**Exercise goal**
The lines to copy are those in the records below that hold the word "Pius".

[Dataset items]
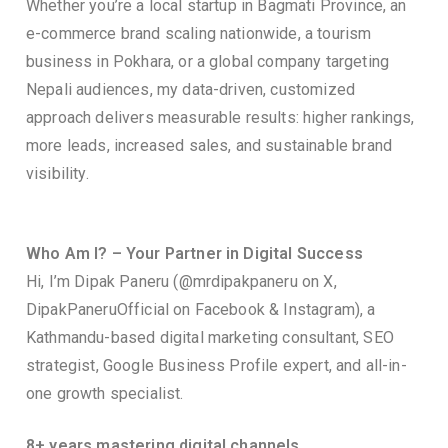
Whether you’re a local startup in Bagmati Province, an
e-commerce brand scaling nationwide, a tourism
business in Pokhara, or a global company targeting
Nepali audiences, my data-driven, customized
approach delivers measurable results: higher rankings,
more leads, increased sales, and sustainable brand
visibility.
Who Am I? – Your Partner in Digital Success
Hi, I’m Dipak Paneru (@mrdipakpaneru on X,
DipakPaneruOfficial on Facebook & Instagram), a
Kathmandu-based digital marketing consultant, SEO
strategist, Google Business Profile expert, and all-in-
one growth specialist.
8+ years mastering digital channels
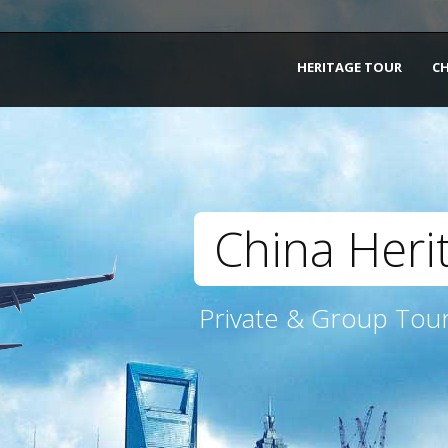
HERITAGE TOUR
C
China Heri
Private & Group Tour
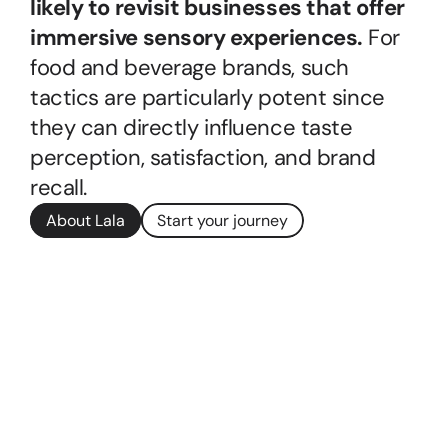
likely to revisit businesses that offer 
immersive sensory experiences.
 For 
food and beverage brands, such 
tactics are particularly potent since 
they can directly influence taste 
perception, satisfaction, and brand 
recall.
About Lala
Start your journey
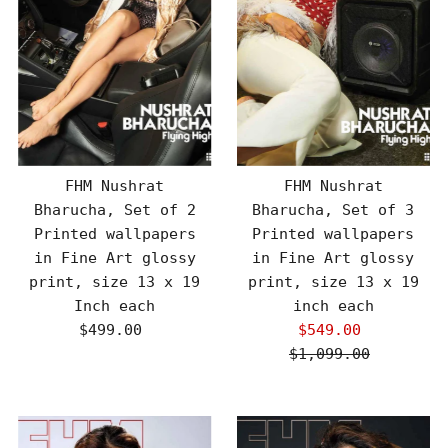
FHM Nushrat
FHM Nushrat
Bharucha, Set of 2
Bharucha, Set of 3
Printed wallpapers
Printed wallpapers
in Fine Art glossy
in Fine Art glossy
print, size 13 x 19
print, size 13 x 19
Inch each
inch each
$499.00
Regular
$549.00
Sale
Price
$1,099.00
Price
Regular
Price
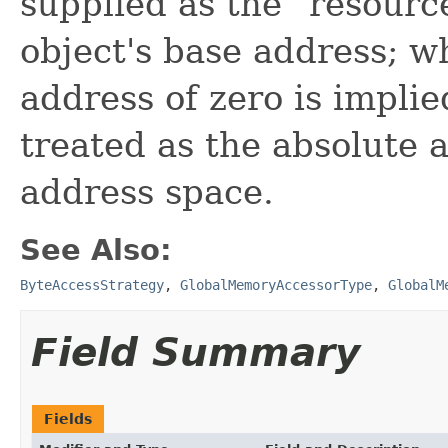
supplied as the "resource
object's base address; 
address of zero is implied
treated as the absolute 
address space.
See Also:
ByteAccessStrategy
,
GlobalMemoryAccessorType
,
GlobalM
Field Summary
Fields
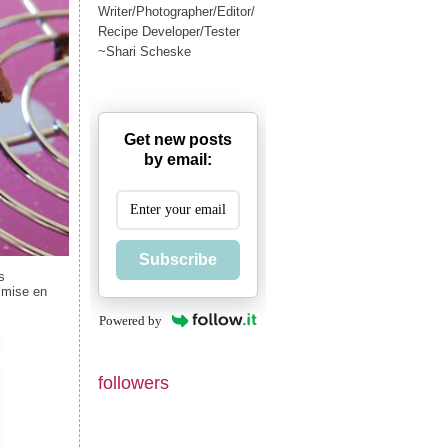
Writer/Photographer/Editor/
Recipe Developer/Tester
~Shari Scheske
Get new posts
by email:
Subscribe
s
d mise en
Powered by
followers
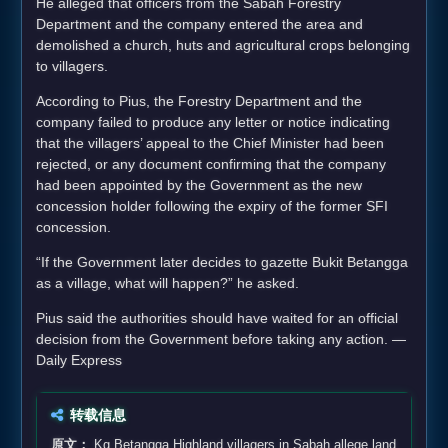
He alleged that officers from the Sabah Forestry
Department and the company entered the area and
demolished a church, huts and agricultural crops belonging
to villagers.
According to Pius, the Forestry Department and the
company failed to produce any letter or notice indicating
that the villagers’ appeal to the Chief Minister had been
rejected, or any document confirming that the company
had been appointed by the Government as the new
concession holder following the expiry of the former SFI
concession.
“If the Government later decides to gazette Bukit Betangga
as a village, what will happen?” he asked.
Pius said the authorities should have waited for an official
decision from the Government before taking any action. —
Daily Express
转载信息
原文：
Kg Betangga Highland villagers in Sabah allege land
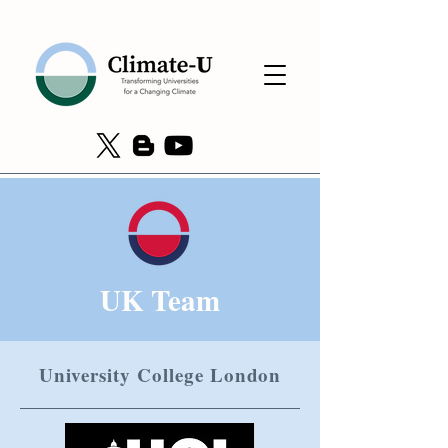
UK Team
University College London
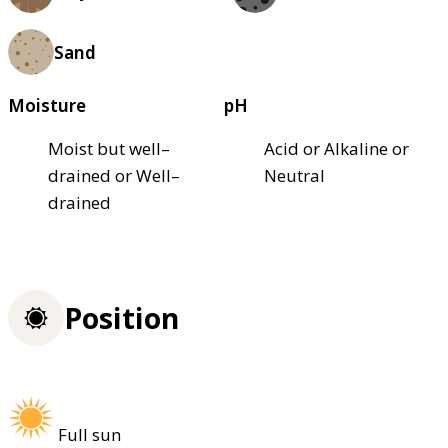
Sand
Moisture
pH
Moist but well–
Acid or Alkaline or
drained or Well–
Neutral
drained
Position
Full sun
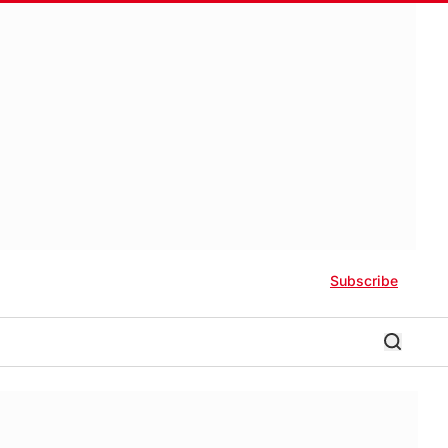
Subscribe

**Output for this task**
According to Pius, the Forestry Department and the
Pius said the authorities should have waited for an official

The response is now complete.